Le département de Corrèze a perdu le contentieux qui l'opposait à l'État depuis neuf ans. De 2015 à 2024, le département a refusé de verser sa part au financement du RSA, cumulant 47 millions d'euros d'impayés. Un rapport de la Chambre régionale des comptes de Nouvelle-Aquitaine vient de donner raison à l'État, estimant illégale la décision du département.
Le Congrès des départements de France doit s'ouvrir mercredi à Angers pour trois jours, avec à l'ordre du jour l'épineuse question de la ponction de deux milliards d'euros sur les budgets des conseils départementaux dans le cadre des économies du gouvernement.
Dans ce contexte, la défaite du conseil départemental de la Corrèze face à l'État sur la question du versement du revenu de solidarité active (RSA) ne passera pas inaperçue, dissuadant probablement tous les élus de s'exonérer de leurs obligations financières.
Que s'est-il passé ?
Après son élection à la tête du département en avril 2015, Pascal Coste a décidé d'engager un rapport de force avec l'État en ne versant aux gestionnaires du RSA - la Caisse d'allocations familiales (CAF) et la Mutualité sociale agricole (MSA) - que les sommes qui lui étaient attribuées par l'État au titre du transfert de compétences, mais qui ne couvraient pas la totalité des versements aux allocataires.
Le département a donc refusé son rôle de cofinanceur du RSA et obligé l'État à compenser l'intégralité du reste à charge, correspondant à 36% des sommes versées, sur son budget de 2016 à 2024.
47 millions d'impayés
Le cumul des impayés a finalement atteint la somme de 47 millions d'euros au 30 janvier 2024.
Le conseil départemental avait saisi les tribunaux administratifs de Limoges et de Paris pour contester cette obligation financière.

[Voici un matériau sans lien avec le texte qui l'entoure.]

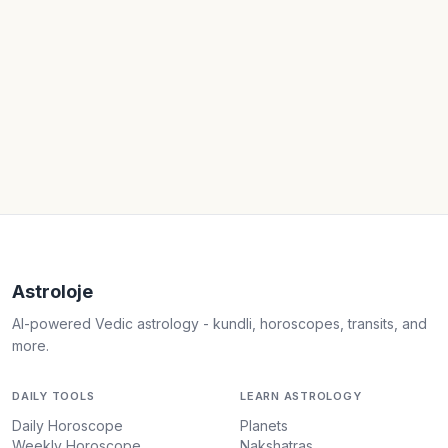
Astroloje
AI-powered Vedic astrology - kundli, horoscopes, transits, and
more.
DAILY TOOLS
LEARN ASTROLOGY
Daily Horoscope
Planets
Weekly Horoscope
Nakshatras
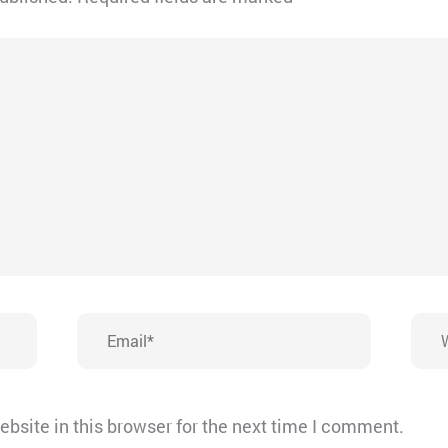
Email*
Webs
bsite in this browser for the next time I comment.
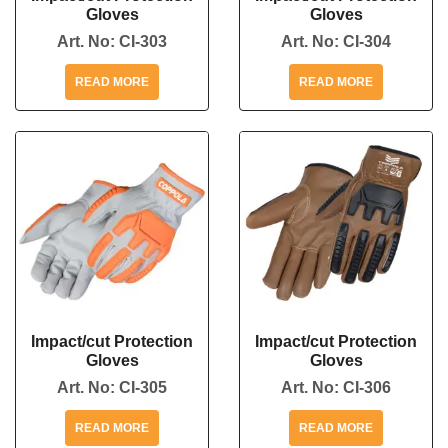
Gloves
Gloves
Art. No:
CI-303
Art. No:
CI-304
READ MORE
READ MORE
Impact/cut Protection
Impact/cut Protection
Gloves
Gloves
Art. No:
CI-305
Art. No:
CI-306
READ MORE
READ MORE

Les deux juridictions lui ont donné tort en septembre et décembre 2023, sans pour autant l'obliger à se mettre en conformité avec la loi. Les recours de la CAF auprès de la préfecture de la Corrèze n'ont pas connu plus de succès.
Dans un rapport publié le 4 novembre dernier, la Chambre régionale des comptes de Nouvelle Aquitaine vient clôturer ce contentieux, en déclarant "illégale depuis neuf ans" cette situation. Si le département a le droit de discuter avec l'État du niveau de compensation des compétences, il ne peut "retenir" l'argent. Pascal Serre, le président de la juridiction, tient à souligner cette obligation : "Le département de la Corrèze, comme tous les départements, est le financeur du RSA, c'est donc à lui de donner l'ensemble des financements aux caisses de solidarité, aux Caisses d'allocation familiale de divers types qui vont payer directement les bénéficiaires. Il a retenu une partie de cet argent pendant neuf ans, et c'est évidemment en discordance avec ce que lui imposent les lois et sa compétence de financeur."

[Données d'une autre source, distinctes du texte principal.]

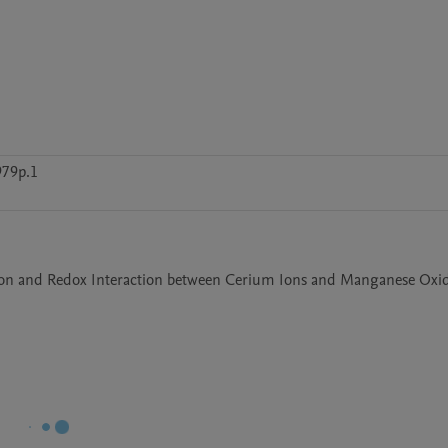
979p.1
ion and Redox Interaction between Cerium Ions and Manganese Oxid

Les versements mensuels ont d'ailleurs repris depuis mars dernier. Aussi, les efforts de désendettement du Conseil départemental depuis presque dix ans doivent-ils être relativisés : la collectivité va devoir payer les 47 millions d'arriérés, somme que l'exécutif avait provisionnée.
Les intérêts de la dette effacés
La Chambre régionale des comptes reconnaît que l'endettement du département est passé de 343 millions d'euros fin 2017 à 244 millions d'euros fin 2023, mais elle précise "que cette amélioration est en partie générée par les dizaines de millions d'euros que le département avait refusé de rembourser à la CAF et la MSA".
En outre, Pascal Serre ajoute : "C'est donner de la transparence à l'ensemble des parties prenantes : l'État, le département, les bénéficiaires et puis le citoyen de Corrèze qui a bien le droit de savoir quelle a été la politique du département pendant ces années-là."
Enfin, un accord a été signé entre le préfet de Corrèze et le conseil départemental pour effacer les intérêts de retard.
Pascal Coste sera invité de l'émission de "Dimanche en politique", ce dimanche 17 novembre où il sera question notamment du RSA et des finances du département.